| Tasks |
a - In two sentences, what does the Wuste2011 FAQ thread cover?
b - Write out the part of the Wuste2011 FAQ thread that opens with the words containing "## westypoo (Jan" and closes with "bring an easy-up?".
c - Answer these questions about the Wuste2011 FAQ thread:
(i) What must someone who books the host hotel by phone identify themselves as?
(ii) Which event takes place Saturday late-afternoon?
(iii) What does r32grrl ask about bringing when parked on the top level?

| Document section |
· · · ·
# Wuste2011 Ask-A-Question Thread (FAQ)



## SoCalDubber (Jul 21, 2004)

Go ahead and ask whatever questions you'd like answered that the ones that I feel will be asked again will be added below...

*Are host hotel rooms still available and how do we book?*
_ - Yes! Go to www.Wuste.com/hotel, click the picture, and book away! No discount code or anything is needed. If you want to call to book, make sure to identify yourself as a Wuste attendee or else you'll be told the hotel is unavailable._

*I didn't see anything for KOTD registration. Is that not open yet?*
_ - Still trying to figure out exactly how we're going to do KOTD applications this year... We may do another casting call on Friday night. If you registered already, we'll be sending out a big email about that :thumbup:_

*Any idea on a itinerary for the festivities?*
_ - I'm trying to figure out how to add another tab to the website so I can put all the info on the website. For now, Friday is roll-in/check-in day, Friday night is WusteFiesta pool party! Saturday morning will have a Mt Charleston cruise. Saturday late-afternoon is the Show & Shine. Sunday late-morning is the Awards Ceremony._


----------



## LieutenantShinySides (May 4, 2007)

I didn't see anything for KOTD registration. Is that not open yet?


----------



## SoCalDubber (Jul 21, 2004)

LieutenantShinySides said:


> I didn't see anything for KOTD registration. Is that not open yet?


Still trying to figure out exactly how we're going to do KOTD applications this year... We may do another casting call on Friday night. If you registered already, we'll be sending out a big email about that :thumbup:


----------



## LieutenantShinySides (May 4, 2007)

:thumbup: Can't wait!


----------



## westypoo (Jan 17, 2010)

any idea on a itinerary for the festivities?


----------



## r32grrl (Jul 1, 2009)

Are all Premier Parking spots on the top level? If we're on the top level can we bring an easy-up?


----------



## SoCalDubber (Jul 21, 2004)
· · · ·
| Given entries |
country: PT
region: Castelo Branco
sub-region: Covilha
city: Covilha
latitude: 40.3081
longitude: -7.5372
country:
· · · ·
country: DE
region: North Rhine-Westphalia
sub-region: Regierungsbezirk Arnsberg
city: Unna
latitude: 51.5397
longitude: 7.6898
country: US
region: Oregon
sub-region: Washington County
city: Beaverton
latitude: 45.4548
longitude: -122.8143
· · · ·
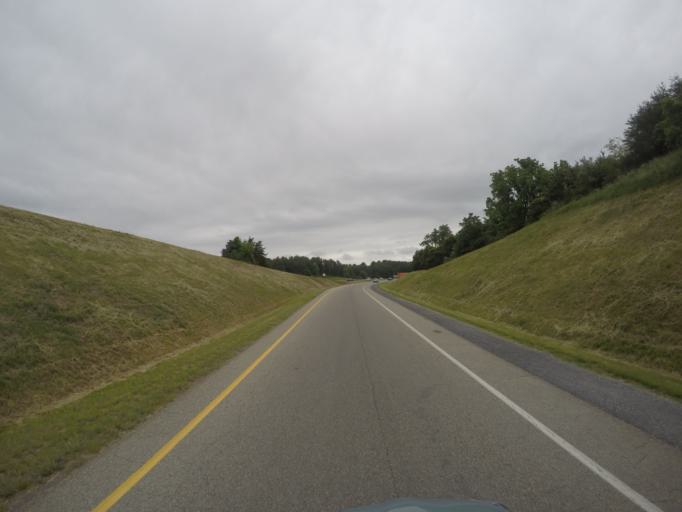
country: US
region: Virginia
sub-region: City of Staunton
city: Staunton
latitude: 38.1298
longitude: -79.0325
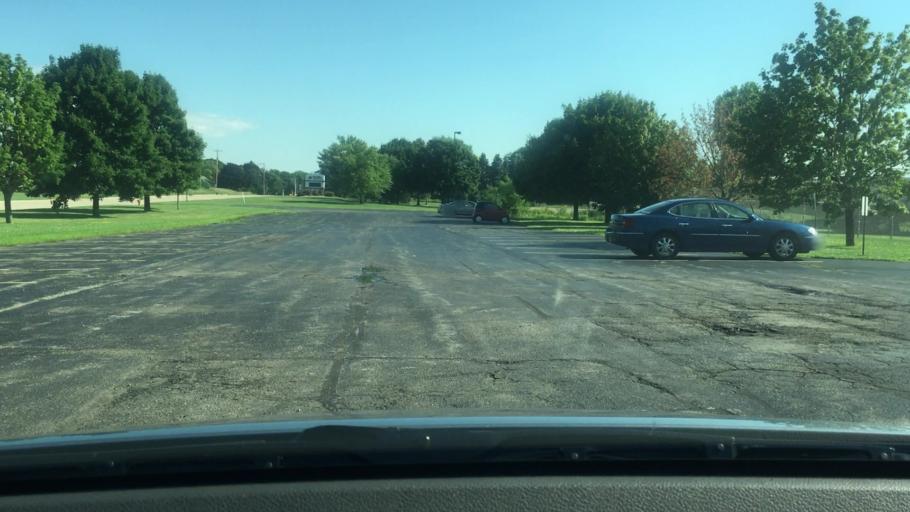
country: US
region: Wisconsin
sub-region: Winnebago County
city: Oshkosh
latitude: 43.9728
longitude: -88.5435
· · · ·
| Set of answers |
a - SoCalDubber opened the thread for questions and answered that host hotel rooms can still be booked at www.Wuste.com/hotel with no discount code needed, while KOTD applications are still being worked out. The itinerary runs from Friday roll-in/check-in and the WusteFiesta pool party to a Saturday Mt Charleston cruise and Show & Shine, then a Sunday Awards Ceremony.

b -
## westypoo (Jan 17, 2010)

any idea on a itinerary for the festivities?


----------



## r32grrl (Jul 1, 2009)

Are all Premier Parking spots on the top level? If we're on the top level can we bring an easy-up?

c -
(i) A Wuste attendee.
(ii) The Show & Shine.
(iii) An easy-up.